[Opening Text segment section]

That's full CRUD consistency, consistent listing, and no 404 caching.

You don't get: rename, or an atomic create-no-overwrite. Applications need
to know that and code for it.

This is enabled for all S3 buckets; no need to change endpoints or any
other settings. No extra cost, no performance impact. This is the biggest
change in S3 semantics since it launched.

What does this mean for the Hadoop S3A connector?


   1. We've been testing it for a while, no problems have surfaced.
   2. There's no need for S3Guard; leave the default settings alone. If you
   were using it, turn it off, restart *everything* and then you can delete
   the DDB table.
   3. Without S3 listings may get a bit slower.
   4. There's been a lot of work in branch-3.3 on speeding up listings
   against raw S3, especially for code which uses listStatusIterator() and
   listFiles (HADOOP-17400).


It'll be time to get Hadoop 3.3.1 out the door for people to play with;
it's got a fair few other s3a-side enhancements.

People are still using S3Guard and it needs to be maintained for now, but
we'll have to be fairly ruthless about what isn't going to get closed as
WONTFIX. I'm worried here about anyone using S3Guard against non-AWS
consistent stores. If you are, send me an email.

And so for releases/PRs, tdoing est runs with and without S3Guard is
important. I've added an optional backwards-incompatible change recently
for better scalability: HADOOP-13230. S3A to optionally retain directory
markers. which adds markers=keep/delete to the test matrix. This is a pain,
though as you can choose two options at a time it's manageable.

Apache HBase
============

You still need the HBoss extension in front of the S3A connector to use
Zookeeper to lock files during compaction.

[Closing Text segment section]

#### [Things to do]
- 1) According to the post on S3 consistency, which two operations are still not available?
- 2) Translate this sentence from the post on S3 consistency into Spanish: "This is the biggest change in S3 semantics since it launched."
The data after the post on S3 consistency is separate material.

[Opening Extracted information section]

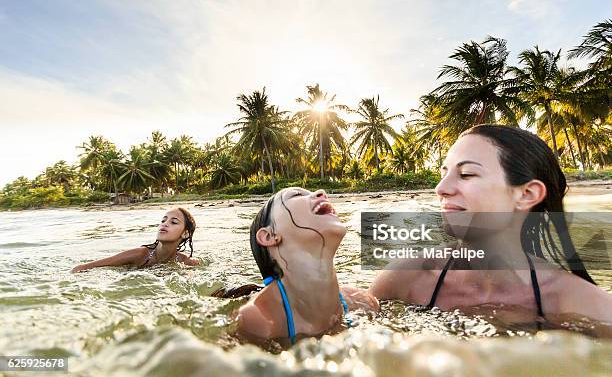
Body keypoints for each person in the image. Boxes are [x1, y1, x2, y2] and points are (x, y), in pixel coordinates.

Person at [370, 124, 612, 324]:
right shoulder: (405, 278)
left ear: (526, 194)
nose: (441, 188)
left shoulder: (578, 302)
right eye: (443, 173)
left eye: (466, 174)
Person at [237, 187, 379, 344]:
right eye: (297, 195)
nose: (322, 192)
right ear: (269, 236)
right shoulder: (258, 320)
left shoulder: (363, 303)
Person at [71, 207, 199, 273]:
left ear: (185, 233)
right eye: (163, 220)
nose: (164, 224)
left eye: (174, 222)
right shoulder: (141, 255)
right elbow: (85, 267)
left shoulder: (184, 261)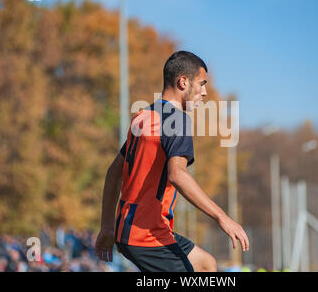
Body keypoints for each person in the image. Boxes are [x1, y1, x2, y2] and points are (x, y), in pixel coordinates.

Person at [95, 51, 249, 272]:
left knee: (206, 265)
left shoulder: (143, 116)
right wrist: (223, 217)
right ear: (183, 82)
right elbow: (177, 174)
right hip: (146, 235)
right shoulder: (177, 120)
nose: (204, 92)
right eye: (201, 83)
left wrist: (107, 227)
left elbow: (113, 173)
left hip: (129, 229)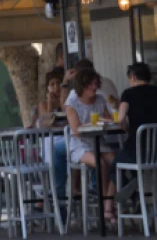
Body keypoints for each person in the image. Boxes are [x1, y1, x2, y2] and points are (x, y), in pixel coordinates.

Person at [111, 63, 157, 201]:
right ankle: (135, 186)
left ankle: (134, 195)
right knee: (131, 163)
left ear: (133, 77)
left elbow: (120, 120)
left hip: (136, 151)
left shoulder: (128, 94)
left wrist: (124, 124)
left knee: (114, 167)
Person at [64, 69, 117, 227]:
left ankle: (108, 204)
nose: (94, 87)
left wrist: (108, 118)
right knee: (100, 164)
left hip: (99, 142)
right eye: (91, 84)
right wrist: (97, 121)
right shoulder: (72, 103)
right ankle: (105, 205)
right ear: (82, 85)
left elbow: (108, 117)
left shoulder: (100, 99)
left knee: (117, 163)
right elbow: (76, 130)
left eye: (96, 84)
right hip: (79, 145)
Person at [36, 68, 68, 200]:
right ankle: (55, 194)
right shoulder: (43, 104)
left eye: (58, 83)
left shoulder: (67, 102)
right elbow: (48, 122)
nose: (56, 87)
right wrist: (50, 103)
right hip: (51, 141)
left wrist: (61, 101)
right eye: (52, 84)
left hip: (66, 139)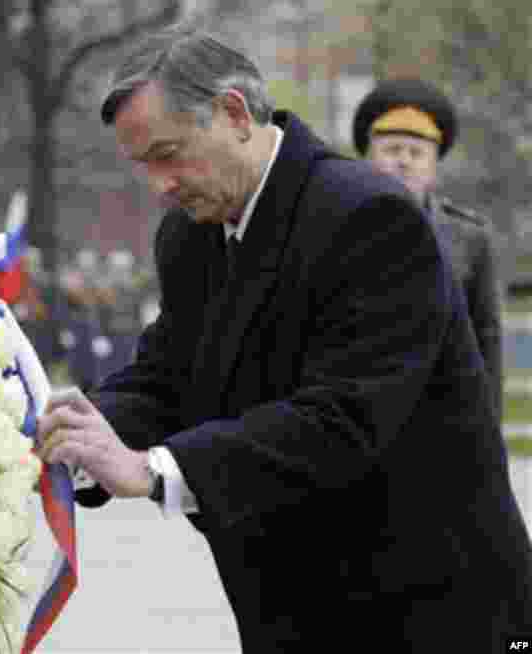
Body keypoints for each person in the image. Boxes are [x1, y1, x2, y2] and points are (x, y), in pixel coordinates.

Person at [36, 22, 532, 651]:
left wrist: (155, 470)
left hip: (427, 611)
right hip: (294, 609)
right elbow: (167, 379)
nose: (159, 184)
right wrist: (77, 436)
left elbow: (344, 417)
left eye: (168, 154)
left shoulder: (370, 217)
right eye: (142, 166)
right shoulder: (190, 233)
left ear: (234, 112)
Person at [353, 78, 504, 419]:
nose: (404, 161)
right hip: (359, 415)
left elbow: (487, 340)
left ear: (434, 165)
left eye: (417, 152)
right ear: (367, 157)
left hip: (443, 415)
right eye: (392, 150)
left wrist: (489, 428)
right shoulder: (336, 226)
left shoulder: (470, 238)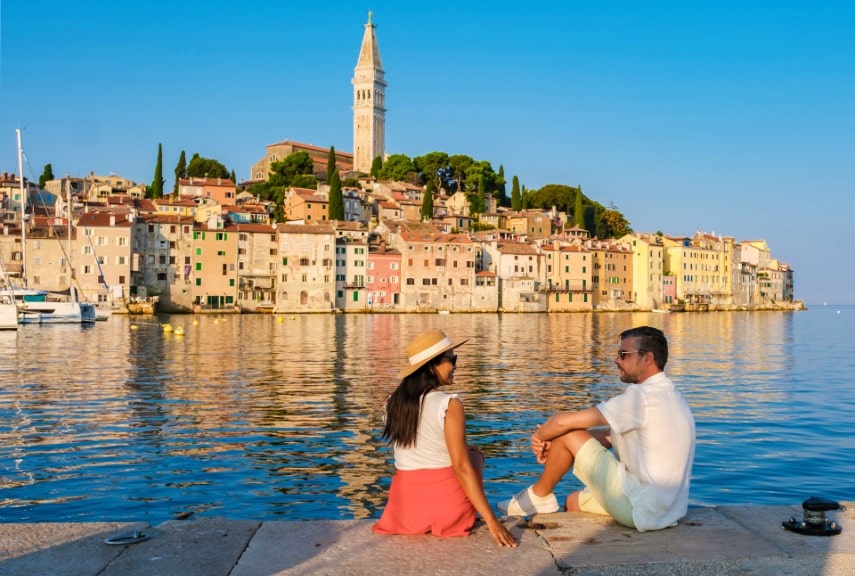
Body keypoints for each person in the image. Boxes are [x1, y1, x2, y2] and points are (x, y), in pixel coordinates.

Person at [498, 326, 695, 532]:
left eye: (623, 355)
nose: (616, 360)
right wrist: (556, 441)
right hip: (667, 511)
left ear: (648, 358)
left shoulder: (641, 398)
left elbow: (561, 423)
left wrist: (540, 436)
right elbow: (611, 436)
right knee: (573, 502)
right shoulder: (671, 395)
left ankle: (539, 496)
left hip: (641, 508)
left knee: (569, 430)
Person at [372, 328, 517, 548]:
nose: (455, 365)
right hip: (446, 509)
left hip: (404, 508)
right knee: (474, 457)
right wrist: (492, 520)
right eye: (451, 359)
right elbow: (461, 468)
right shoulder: (449, 404)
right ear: (432, 366)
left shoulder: (391, 403)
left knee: (466, 452)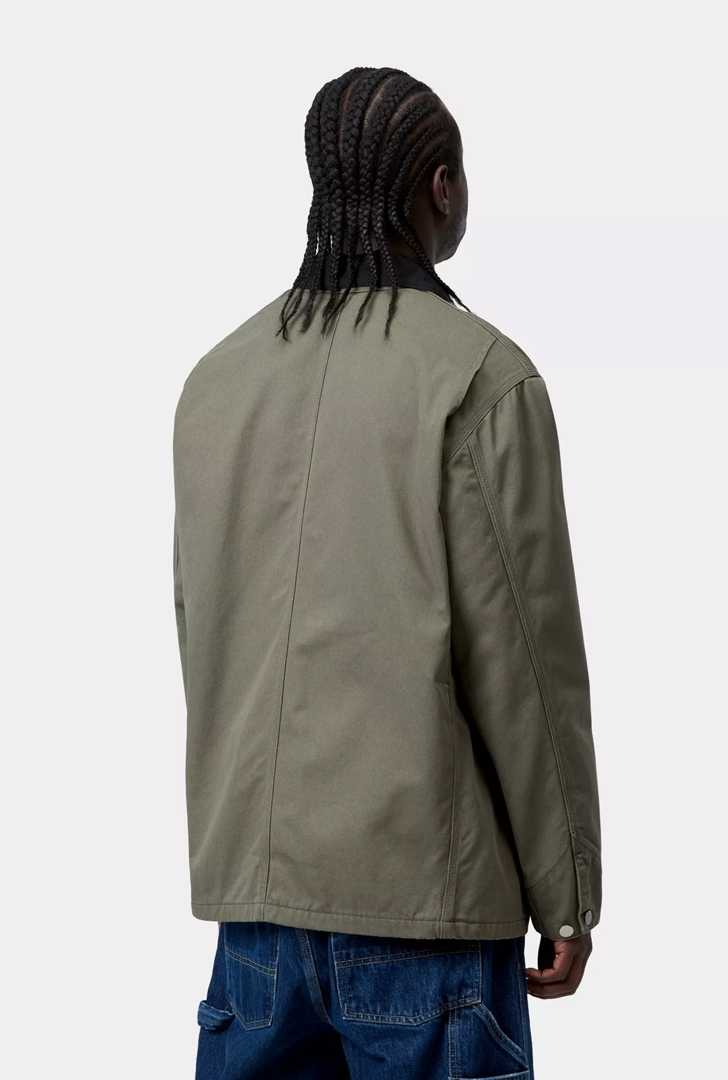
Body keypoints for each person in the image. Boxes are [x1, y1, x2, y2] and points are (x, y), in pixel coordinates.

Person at [171, 66, 602, 1079]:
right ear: (440, 188)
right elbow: (526, 664)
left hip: (254, 928)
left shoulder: (218, 380)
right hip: (426, 915)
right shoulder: (481, 377)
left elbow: (205, 636)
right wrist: (568, 891)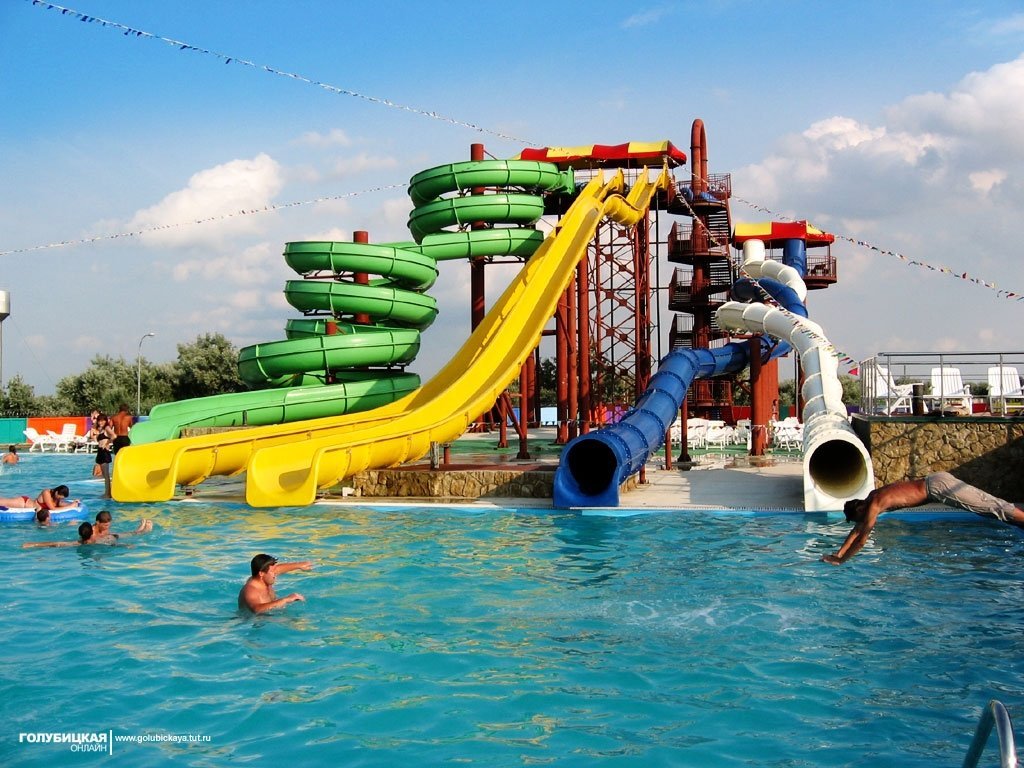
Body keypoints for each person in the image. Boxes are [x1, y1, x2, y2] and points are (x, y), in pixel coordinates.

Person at [823, 471, 1024, 565]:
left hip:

[Closing Extracted information section]

#### [Solutions per task]
- 1) Rename and an atomic create-no-overwrite.

- 2) Este es el mayor cambio en la semántica de S3 desde su lanzamiento.